One must ask why the
United States was pursuing so draconian a remedy. The penalty sought
did not
fit the offense. The seeking of such a harsh
penalty would not encourage self-reporting of violations. Most significantly,
the rule the United States was urging the court to adopt would damage
the government’s effort to encourage providers to invest in compliance
programs. The United States argued that it did not matter what level of
False Claims Act “knowledge” the provider had; the provider
automatically violated the False Claims Act because of the knowledge of
its dishonest employee. In urging providers to adopt compliance programs,
the Office of Inspector General points out, most recently in its Compliance
Guidance for Individual and Small Group Physician Practices (65 Federal
Register 59434 (October 5, 2000)), that a physician cannot be liable under
the False Claims Act for an error, mistake or even negligence. In this
case, the United States was arguing that SMH should not even be given
the opportunity to prove that the hiring of the imposter was at most the
result of a mistake or negligence.
The overreaching of the United States backfired. The court held that
the provider was not vicariously liable under the False Claims Act for
the wrongful acts of a non-managerial employee unless the employer (1)
had actual knowledge of her wrongful acts, (2) ratified her wrongful acts,
or (3) was reckless in her hiring or supervision. The imposter was not
a managerial employee. SMH was therefore given the opportunity to prove
at trial that it did not come within any of these three exceptions.
This opinion is a
victory for providers because it allows them to obtain the benefit of
an effective
compliance program which carefully screens
its new employees and monitors the continued eligibility for employment
of its current staff. It is one of a growing number of False Claims Act
cases which take into account the provider’s good faith efforts
to comply with the law in evaluating whether the false claims were made
with “knowledge”.
In California, Southern Maryland Home Health Services will be persuasive,
but not controlling.
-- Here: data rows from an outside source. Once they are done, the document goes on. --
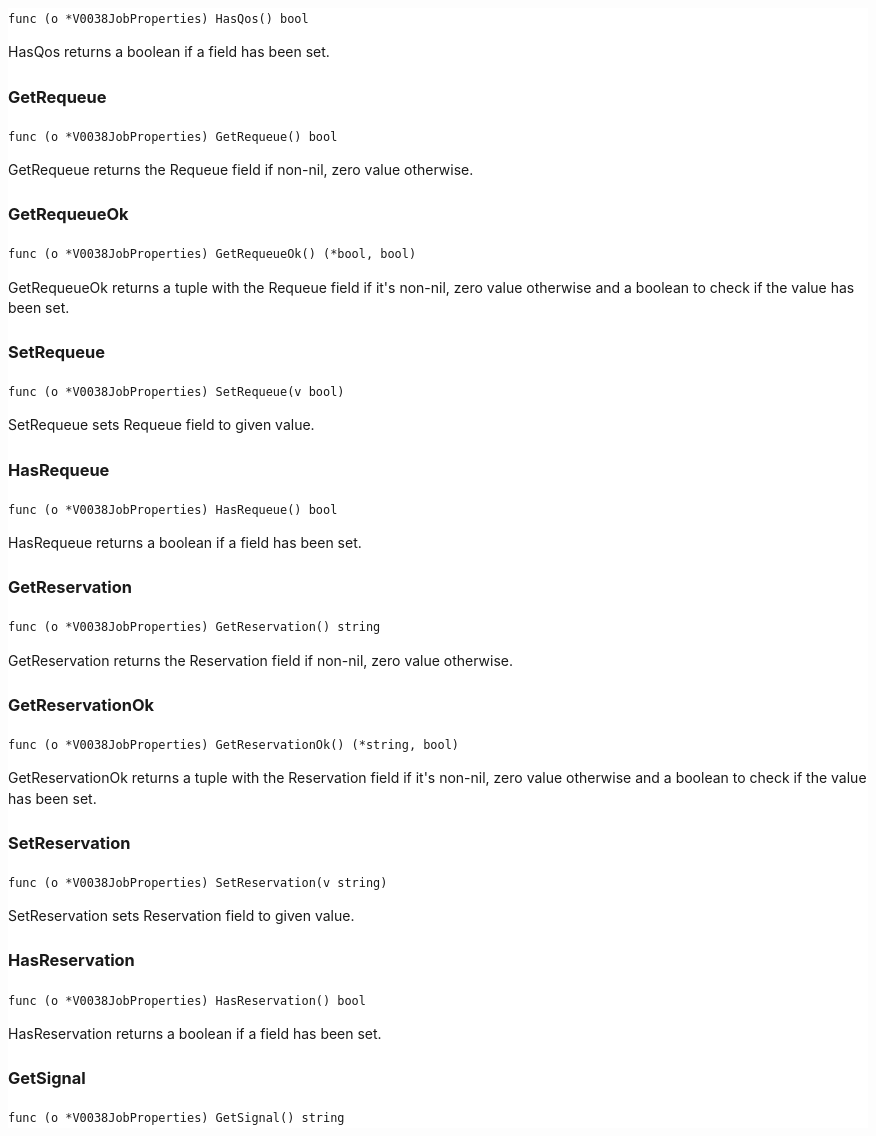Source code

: `func (o *V0038JobProperties) HasQos() bool`

HasQos returns a boolean if a field has been set.

### GetRequeue

`func (o *V0038JobProperties) GetRequeue() bool`

GetRequeue returns the Requeue field if non-nil, zero value otherwise.

### GetRequeueOk

`func (o *V0038JobProperties) GetRequeueOk() (*bool, bool)`

GetRequeueOk returns a tuple with the Requeue field if it's non-nil, zero value otherwise
and a boolean to check if the value has been set.

### SetRequeue

`func (o *V0038JobProperties) SetRequeue(v bool)`

SetRequeue sets Requeue field to given value.

### HasRequeue

`func (o *V0038JobProperties) HasRequeue() bool`

HasRequeue returns a boolean if a field has been set.

### GetReservation

`func (o *V0038JobProperties) GetReservation() string`

GetReservation returns the Reservation field if non-nil, zero value otherwise.

### GetReservationOk

`func (o *V0038JobProperties) GetReservationOk() (*string, bool)`

GetReservationOk returns a tuple with the Reservation field if it's non-nil, zero value otherwise
and a boolean to check if the value has been set.

### SetReservation

`func (o *V0038JobProperties) SetReservation(v string)`

SetReservation sets Reservation field to given value.

### HasReservation

`func (o *V0038JobProperties) HasReservation() bool`

HasReservation returns a boolean if a field has been set.

### GetSignal

`func (o *V0038JobProperties) GetSignal() string`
The Southern Maryland court surveyed other cases
addressing this issue and found authority in the First Circuit which held
the employer to be strictly vicariously liable, and authority in the Fifth
and Eleventh Circuits which held the employer vicariously liable if the
errant employee had acted within the scope of his or her employment and
for the benefit of the corporation. California is in the Ninth Circuit,
and no court in the Ninth Circuit has yet addressed this issue. Neither
has any California court yet addressed this issue under the California
False Claims Act. So we are fortunate to now have this well reasoned case,
applying the False Claims Act to a health care provider, to illustrate
what the outcome of such an issue should be in California.